Interestingly, despite all cooperation that Iran has shown with the International Atomic Energy Agency and its good interaction with P5+1 [US, UK, France, Germany, Russia, China], and although Iran remains committed to NPT, the nuclear case has been reflected in Western media in such a way that as if this is the greatest threat to international peace and security.
Iif Iran was bent on opposing the demands of international community or not complying with its obligations, halting negotiations with P5+1 or quitting the NPT would have been the most available options for a country conducting a clandestine nuclear program. The claim that Iran is trying to buy time is not true: the time needed to increase uranium enrichment from below 5 percent to above 90 percent for a country which, despite extensive sanctions is trying to do it through indigenous know-how, is not comparable to prolonged periods of negotiations or asking for more time to review a proposed package more painstakingly.
At present, the nuclear case of Iran has hit a new deadline. Those who thought that Obama’s new approach and his emphasis on negotiations, combined with Iran’s acceptance of the proposal to swap its low enriched uranium with 20-percent enriched uranium, would work to solve the problem now feel that they have been duped. This is not a good sign. Marginalization of optimism and of those who hope to achieve a diplomatic solution will only bring those who have sought a military solution from the first to the fore. They will emphasize that if Iran’s nuclear facilities are bombed or more paralyzing sanctions are imposed, Iran and Iranians would be brought to their knees. After destruction of all Iranian facilities, the world would be back to normal and peace would be restored!
I don’t know about you, but I feel people who reach such a conclusion have closed their eyes on a major part of human history or know nothing about psychological reactions of nations who feel that they have been wronged.
To head off this process, finding a solution to Iran’s nuclear issue needs tact and discretion more than anything else.

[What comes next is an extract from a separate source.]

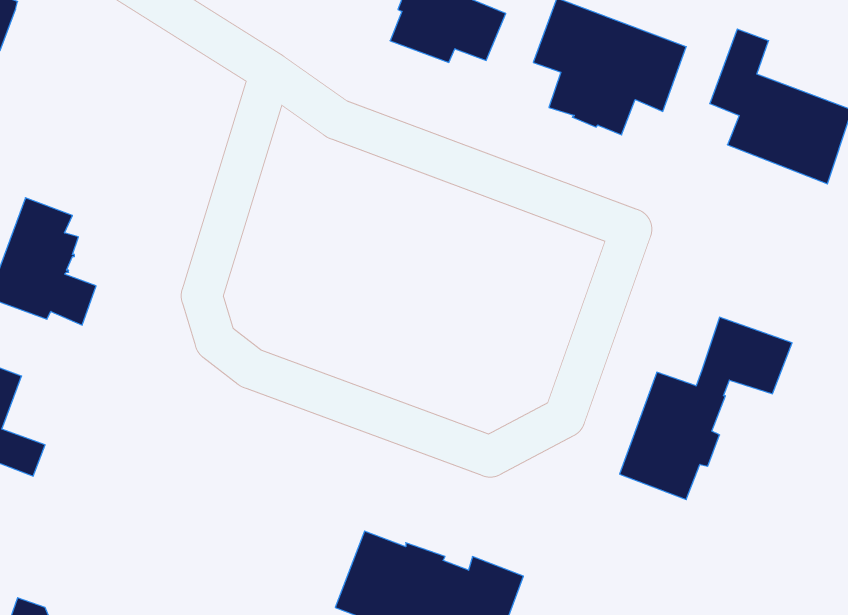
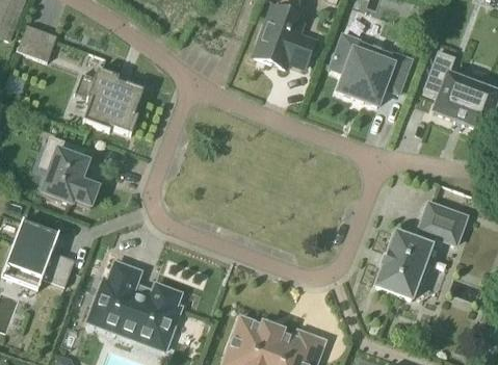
building: none -> [82,69,142,134]
building: none -> [87,261,181,339]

Both sides should be discreet enough to sit at the negotiating table and look at this issue from another angel. Otherwise, the headlines which we must expect to see in the coming weeks would be something like these: renewed threats from P5+1 on Iran’s nuclear program; Iran reiterates peaceful nature of its nuclear program; new Security Council resolution against Iran introduces tougher sanctions; Iran says resolution not fair, still insisting on nuclear rights; more sanctions contemplated by US and Europe; more pressure on Russia and China to reduce trade with Iran; Iran says capable of enriching uranium up to 20 percent; West intensifies sanctions against Iran….

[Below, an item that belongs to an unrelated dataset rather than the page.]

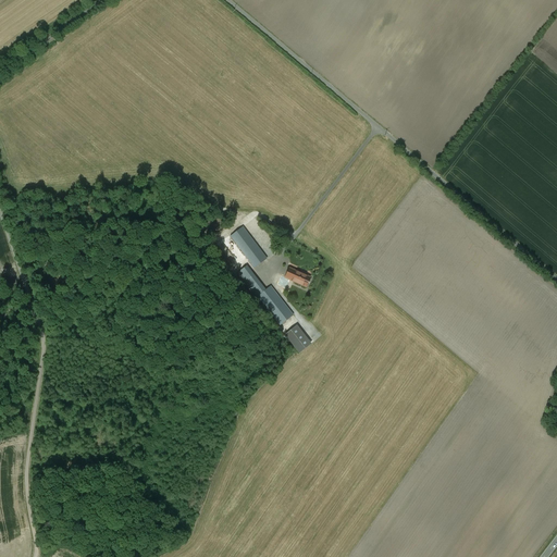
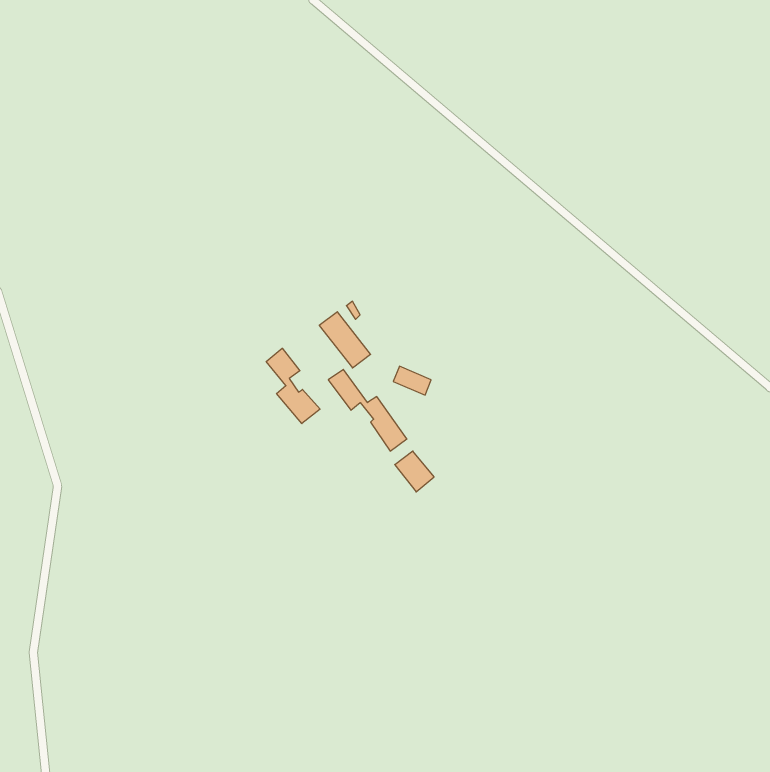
building: none -> [266,348,320,424]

However, if another side like the International Atomic Energy Agency, whose main intent is to calm down both sides and highlight positive signals which point to a possible agreement, takes up the case and goes beyond usual obstinate positions taken by the two sides to find a balanced model based on understanding of current problems, it is sure to reach a good conclusion. The issue is not too complicated and under normal circumstances, the chances of finding a solution are greater than before.